It’s the life I lead, and you’ve got to be tough-skinned to live it. You’ve got to be big, but lean, curved at the right places. Yeah, you’ve got to be a rugger ball. You’ve got to be me.
I was born into a broken family, grew up in a broken home, in a broken neighbourhood, with a broken air pump. They had to hold down the pin with their bare hands to get me breathing, but I toughened up and I can take it from a balloon if I have to. But I don’t know if I want to anymore.
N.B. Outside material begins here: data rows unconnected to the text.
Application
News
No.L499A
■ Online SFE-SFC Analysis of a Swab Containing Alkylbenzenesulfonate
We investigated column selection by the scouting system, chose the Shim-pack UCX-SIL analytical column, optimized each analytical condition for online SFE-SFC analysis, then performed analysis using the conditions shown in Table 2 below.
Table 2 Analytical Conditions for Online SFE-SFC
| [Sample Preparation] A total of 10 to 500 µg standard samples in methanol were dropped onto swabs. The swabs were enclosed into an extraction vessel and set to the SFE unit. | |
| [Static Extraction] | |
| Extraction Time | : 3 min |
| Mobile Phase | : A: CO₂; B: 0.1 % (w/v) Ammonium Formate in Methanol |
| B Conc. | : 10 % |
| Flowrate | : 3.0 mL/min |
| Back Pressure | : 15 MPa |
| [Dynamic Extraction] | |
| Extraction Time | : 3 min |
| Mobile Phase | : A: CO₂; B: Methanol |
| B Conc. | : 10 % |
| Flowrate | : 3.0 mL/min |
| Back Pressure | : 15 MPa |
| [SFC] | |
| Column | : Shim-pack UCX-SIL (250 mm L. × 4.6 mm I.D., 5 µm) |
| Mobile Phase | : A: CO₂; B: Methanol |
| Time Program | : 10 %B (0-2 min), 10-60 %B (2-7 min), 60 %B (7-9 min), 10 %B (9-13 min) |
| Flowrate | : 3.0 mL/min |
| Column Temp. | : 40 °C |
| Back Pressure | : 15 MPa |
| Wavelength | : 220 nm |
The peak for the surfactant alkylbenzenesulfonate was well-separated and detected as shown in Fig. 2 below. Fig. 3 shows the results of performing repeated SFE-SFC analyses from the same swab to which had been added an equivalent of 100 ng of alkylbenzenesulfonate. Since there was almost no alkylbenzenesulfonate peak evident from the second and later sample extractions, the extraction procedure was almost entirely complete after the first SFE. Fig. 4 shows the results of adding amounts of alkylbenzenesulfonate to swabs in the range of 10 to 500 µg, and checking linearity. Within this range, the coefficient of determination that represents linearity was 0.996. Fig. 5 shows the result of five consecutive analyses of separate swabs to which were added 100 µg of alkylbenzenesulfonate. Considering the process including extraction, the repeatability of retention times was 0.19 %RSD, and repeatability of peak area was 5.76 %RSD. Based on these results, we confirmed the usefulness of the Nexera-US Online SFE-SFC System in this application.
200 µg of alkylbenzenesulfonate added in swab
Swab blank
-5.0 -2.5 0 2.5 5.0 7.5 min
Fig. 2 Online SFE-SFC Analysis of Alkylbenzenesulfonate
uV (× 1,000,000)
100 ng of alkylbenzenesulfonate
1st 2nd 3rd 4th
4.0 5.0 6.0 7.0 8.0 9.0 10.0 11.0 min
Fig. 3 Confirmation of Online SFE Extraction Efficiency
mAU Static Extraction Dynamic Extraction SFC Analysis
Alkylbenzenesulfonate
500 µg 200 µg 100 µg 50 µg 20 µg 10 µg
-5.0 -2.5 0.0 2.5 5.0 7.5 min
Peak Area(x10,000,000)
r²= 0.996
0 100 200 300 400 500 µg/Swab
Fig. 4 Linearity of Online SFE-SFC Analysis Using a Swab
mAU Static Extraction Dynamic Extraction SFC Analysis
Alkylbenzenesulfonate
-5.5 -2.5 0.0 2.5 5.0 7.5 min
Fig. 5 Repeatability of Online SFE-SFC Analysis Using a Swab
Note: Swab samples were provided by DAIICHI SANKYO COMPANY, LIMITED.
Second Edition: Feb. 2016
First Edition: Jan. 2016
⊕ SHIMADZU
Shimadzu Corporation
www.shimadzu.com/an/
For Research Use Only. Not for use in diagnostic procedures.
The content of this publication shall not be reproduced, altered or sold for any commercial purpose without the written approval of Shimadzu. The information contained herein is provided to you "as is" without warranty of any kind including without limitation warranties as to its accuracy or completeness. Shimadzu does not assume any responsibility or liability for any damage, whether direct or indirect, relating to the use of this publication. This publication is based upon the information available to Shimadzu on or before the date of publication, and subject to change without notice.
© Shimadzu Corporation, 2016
There comes a time when you begin to wonder. When you’re left alone for so long, forgotten in some corner of a dusty room, you start to think. And I have had thoughts. Profound thoughts! On the nature of life itself, on the nature of nature! Thoughts of how every rugger ball has led their life, what they’ve aspired to be. To be tossed around at the Six Nations, Tri Nations, and the WRC. But does it mean anything at all? What is the purpose we serve?
Rugby is a game played by men with odd-shaped balls, I once heard.
Am I odd-shaped? Am I… queer?
Suddenly I feel insecure, when I look at other balls, I shrivel.
How can this be happening? I thought I was tough! I thought nothing could break me down. But I’ve been shattered, I could cry.
But rugger balls don’t show their emotions, we keep them locked up inside. Sealed in tight, we don’t let a breath of air out, and not a sigh. That is just how we are. And that is how we’ll always be. Until the day we deflate.